- _ABOUT THIS TASK_: Transcribe the whole listing below without changing a word, but leave out every image.

- _DATA BLOCK_:
========================================================================

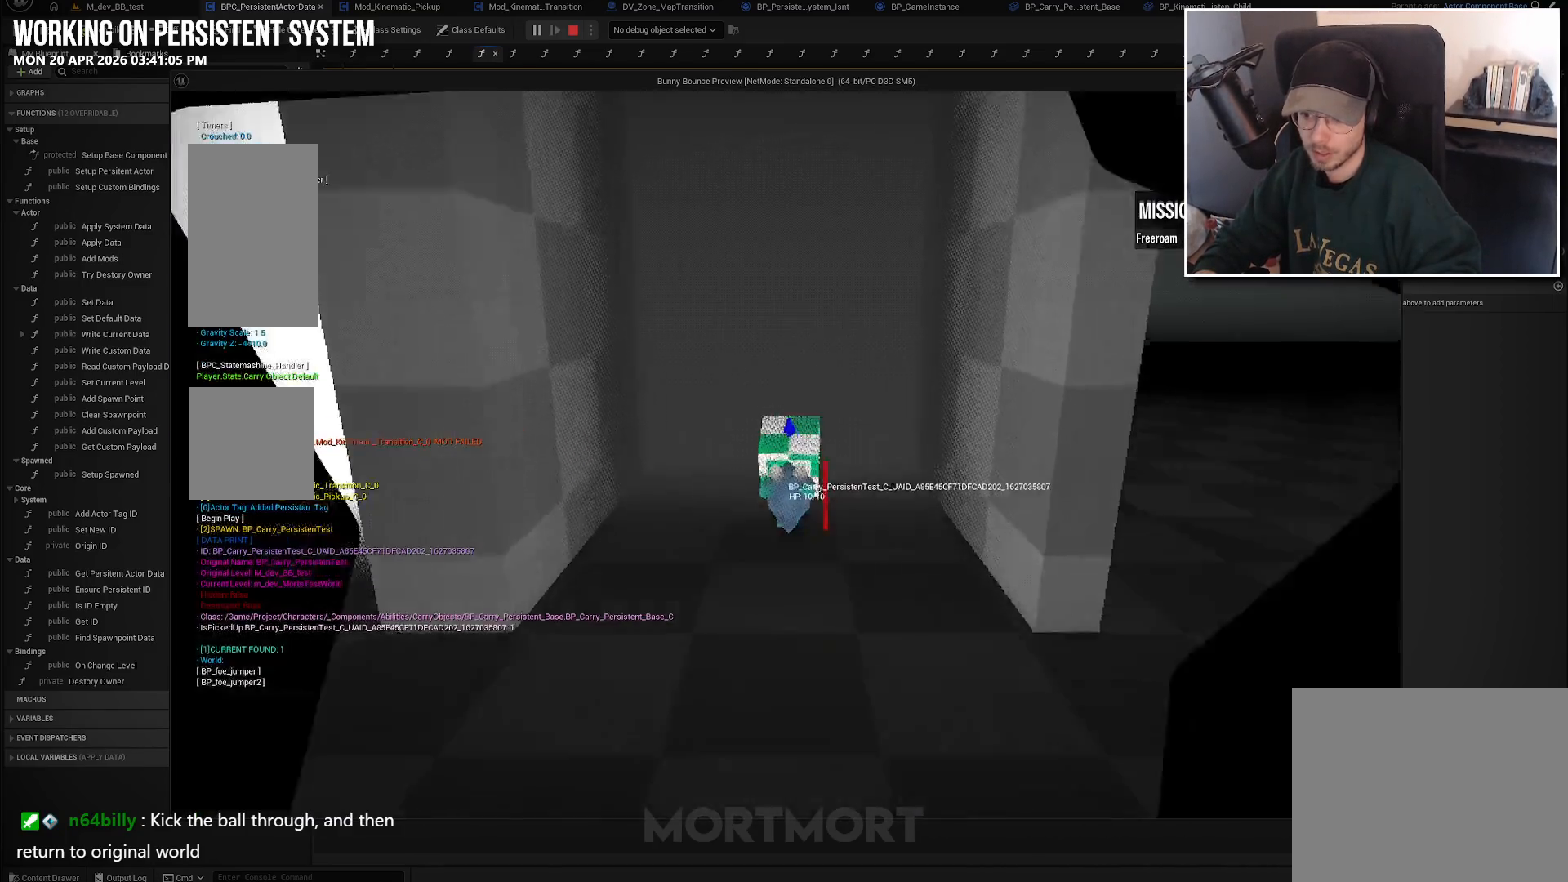
{"buttons": [], "left_stick": "center", "right_stick": "center", "events": [[100, "left_stick", "center"]]}
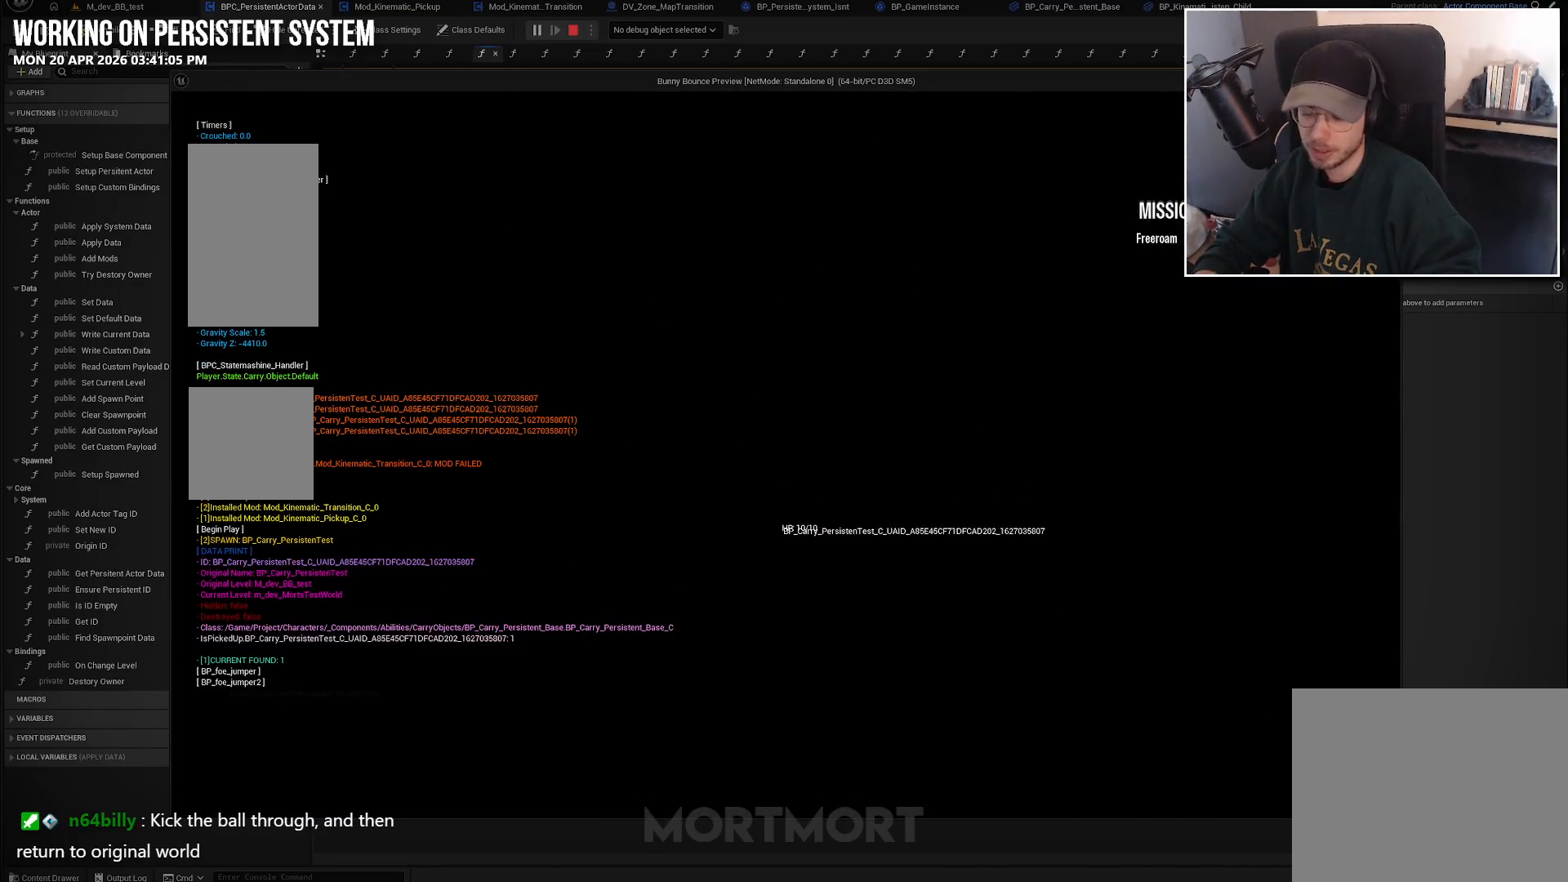
{"buttons": [], "left_stick": "center", "right_stick": "center", "events": []}
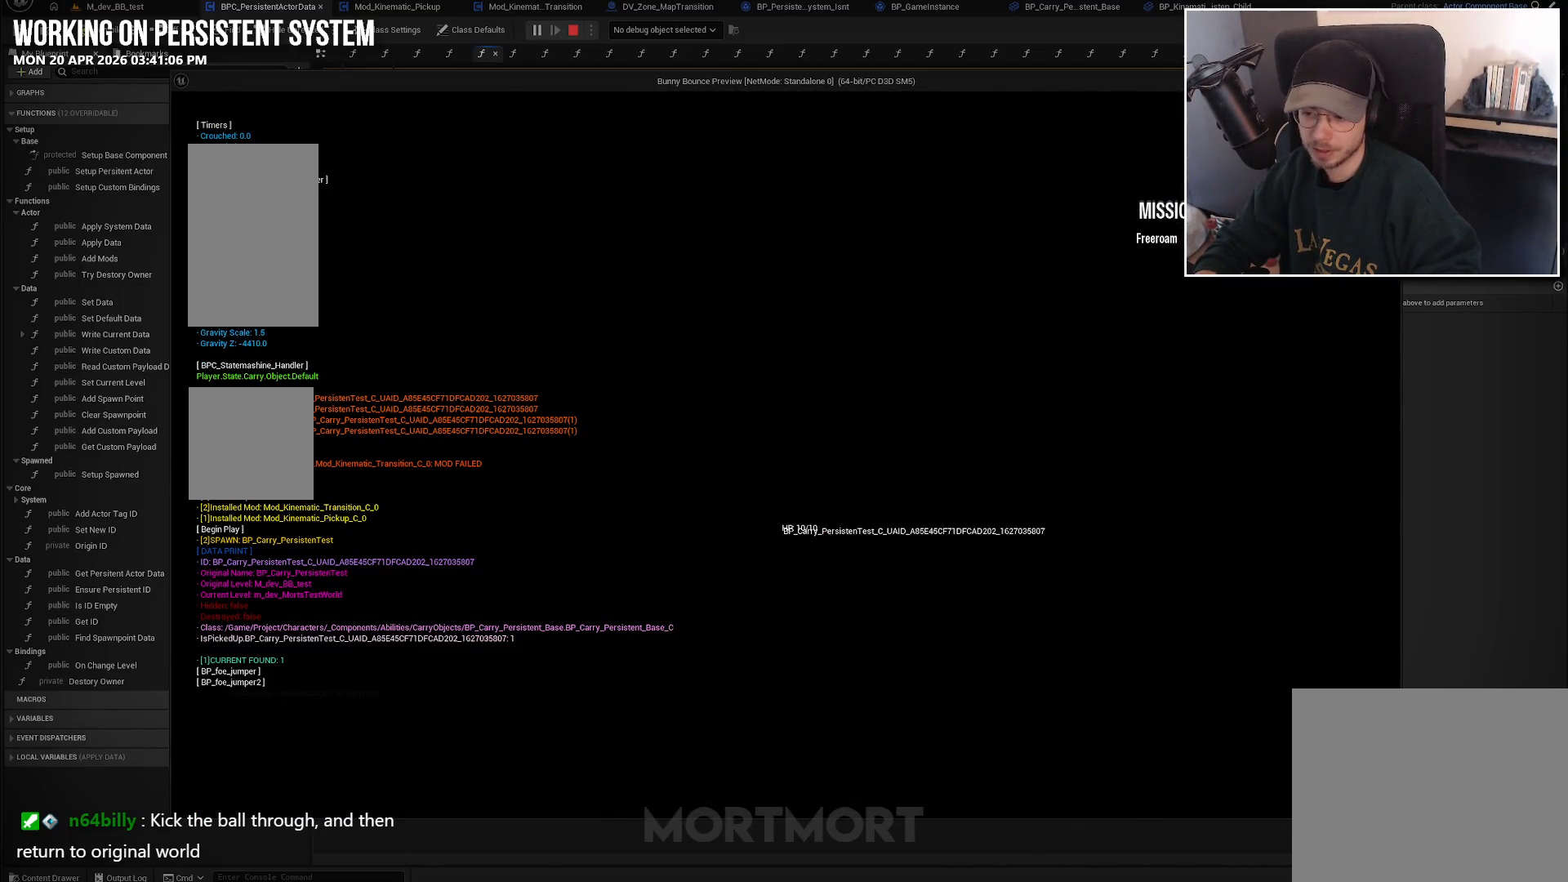
{"buttons": [], "left_stick": "center", "right_stick": "center", "events": []}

========================================================================

- _REPLY_:
{"buttons": [], "left_stick": "center", "right_stick": "center", "events": [[100, "left_stick", "center"]]}
{"buttons": [], "left_stick": "center", "right_stick": "center", "events": []}
{"buttons": [], "left_stick": "center", "right_stick": "center", "events": []}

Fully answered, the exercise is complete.